The application deployment setup in SCCM 2007 means you have to tend towards application deployment based on a user’s computer rather than the user’s account. One method of doing this is to have the computer in security groups that relate to collections to deploy the applications. For example, you may have a security group called “SCCM_Viso2010” to deploy Visio 2010. Where this becomes an issue is when you reimage the machine, you need a method of resetting the machine back to a default state so it doesn’t recieve those extra apps again. The script below was designed to achieve this.
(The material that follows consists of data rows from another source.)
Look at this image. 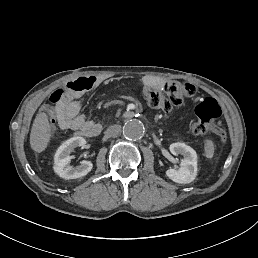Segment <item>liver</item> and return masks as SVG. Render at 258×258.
<instances>
[{"label": "liver", "instance_id": "1", "mask_svg": "<svg viewBox=\"0 0 258 258\" xmlns=\"http://www.w3.org/2000/svg\"><path fill=\"white\" fill-rule=\"evenodd\" d=\"M49 123L45 113L38 114L33 123L30 136V144L33 150L41 153L47 146L50 138Z\"/></svg>", "mask_w": 258, "mask_h": 258}]
</instances>
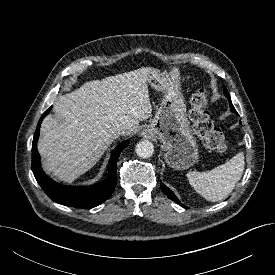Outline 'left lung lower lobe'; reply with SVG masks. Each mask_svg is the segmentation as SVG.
<instances>
[{
	"mask_svg": "<svg viewBox=\"0 0 275 275\" xmlns=\"http://www.w3.org/2000/svg\"><path fill=\"white\" fill-rule=\"evenodd\" d=\"M229 101L230 104V110L234 113H237L232 102L230 99L229 94L225 95ZM161 188L164 191V193L167 195V197L175 202H177L178 204H180L182 207L186 208V206H184L183 204L180 203V201L178 200V198L174 195V193L167 187L165 186L162 182H160Z\"/></svg>",
	"mask_w": 275,
	"mask_h": 275,
	"instance_id": "0a47b994",
	"label": "left lung lower lobe"
}]
</instances>
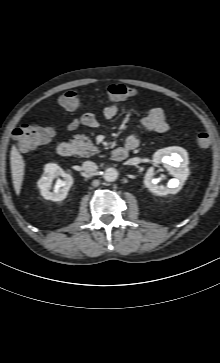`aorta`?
I'll list each match as a JSON object with an SVG mask.
<instances>
[{"label": "aorta", "mask_w": 220, "mask_h": 363, "mask_svg": "<svg viewBox=\"0 0 220 363\" xmlns=\"http://www.w3.org/2000/svg\"><path fill=\"white\" fill-rule=\"evenodd\" d=\"M118 177V171L115 168H107L104 171L103 178L107 182H114Z\"/></svg>", "instance_id": "762f6f07"}]
</instances>
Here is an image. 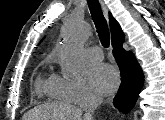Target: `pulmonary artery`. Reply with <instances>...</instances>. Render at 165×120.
I'll list each match as a JSON object with an SVG mask.
<instances>
[{
	"instance_id": "obj_1",
	"label": "pulmonary artery",
	"mask_w": 165,
	"mask_h": 120,
	"mask_svg": "<svg viewBox=\"0 0 165 120\" xmlns=\"http://www.w3.org/2000/svg\"><path fill=\"white\" fill-rule=\"evenodd\" d=\"M86 56L90 61H100L103 58V52L100 47L92 46L86 50Z\"/></svg>"
}]
</instances>
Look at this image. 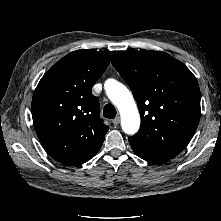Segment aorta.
<instances>
[{"label":"aorta","instance_id":"1","mask_svg":"<svg viewBox=\"0 0 221 221\" xmlns=\"http://www.w3.org/2000/svg\"><path fill=\"white\" fill-rule=\"evenodd\" d=\"M105 90L110 101L120 112L123 131L126 134H135L140 127V115L130 91L115 80H107Z\"/></svg>","mask_w":221,"mask_h":221}]
</instances>
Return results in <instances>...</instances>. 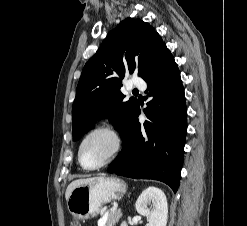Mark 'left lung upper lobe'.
I'll return each mask as SVG.
<instances>
[{
    "instance_id": "obj_1",
    "label": "left lung upper lobe",
    "mask_w": 247,
    "mask_h": 226,
    "mask_svg": "<svg viewBox=\"0 0 247 226\" xmlns=\"http://www.w3.org/2000/svg\"><path fill=\"white\" fill-rule=\"evenodd\" d=\"M164 46L155 29L140 19L126 18L109 32L85 64L77 85L72 109L74 140L105 116L119 132L127 126L138 101L131 97L123 102L121 81L134 71L143 78Z\"/></svg>"
}]
</instances>
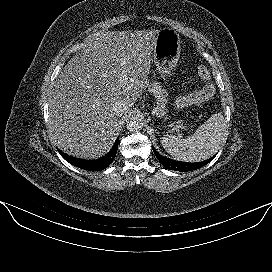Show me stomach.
Wrapping results in <instances>:
<instances>
[{"instance_id": "stomach-1", "label": "stomach", "mask_w": 272, "mask_h": 272, "mask_svg": "<svg viewBox=\"0 0 272 272\" xmlns=\"http://www.w3.org/2000/svg\"><path fill=\"white\" fill-rule=\"evenodd\" d=\"M181 52V39L176 30L163 28L159 30L153 57L156 69L162 77L172 75L177 66Z\"/></svg>"}]
</instances>
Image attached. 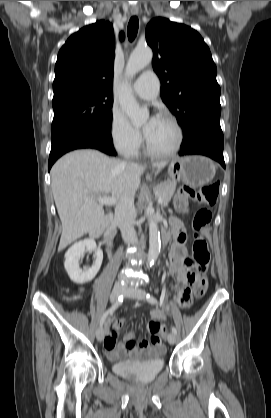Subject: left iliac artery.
<instances>
[{"mask_svg": "<svg viewBox=\"0 0 271 418\" xmlns=\"http://www.w3.org/2000/svg\"><path fill=\"white\" fill-rule=\"evenodd\" d=\"M146 300L151 304H157L158 303L157 299L154 296L150 295L149 293L146 294ZM171 330H172L173 334H175V335L177 334V329L174 326H172Z\"/></svg>", "mask_w": 271, "mask_h": 418, "instance_id": "left-iliac-artery-1", "label": "left iliac artery"}]
</instances>
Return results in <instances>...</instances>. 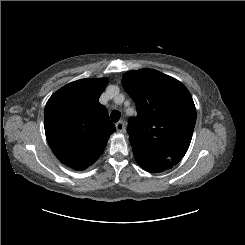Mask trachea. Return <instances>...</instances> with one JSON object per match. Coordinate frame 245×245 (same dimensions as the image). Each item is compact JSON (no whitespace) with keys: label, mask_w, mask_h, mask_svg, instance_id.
Here are the masks:
<instances>
[{"label":"trachea","mask_w":245,"mask_h":245,"mask_svg":"<svg viewBox=\"0 0 245 245\" xmlns=\"http://www.w3.org/2000/svg\"><path fill=\"white\" fill-rule=\"evenodd\" d=\"M121 114L118 111H112L111 112V120L113 122H118L120 119Z\"/></svg>","instance_id":"3493384b"}]
</instances>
add-pssnapin quest.activeroles.admanagement
write-host "Getting SID, GUID and DN for $env:computername"
$strComputer = get-qadcomputer $env:computername | select sid,guid,dn
write-host "Getting groups for $env:computername"
$strComputerGroups = get-qadmemberof $strComputer.SID
foreach ($obj in $strComputerGroups) {
if ($obj.Name -eq "Domain Computers")
{
write-host "This is the default group, do nothing"
}
else
{
write-host "The group $obj is a non-standard group"
remove-qadgroupmember -identity $obj -member $strComputer.SID
}
}
# Removing Quest AD snapin
remove-pssnapin quest.activeroles.admanagement
The behaviour of the script is to remove any group that isn’t the default group of “Domain Computers”. Like the OU move script, it utilises the Quest AD cmdlets.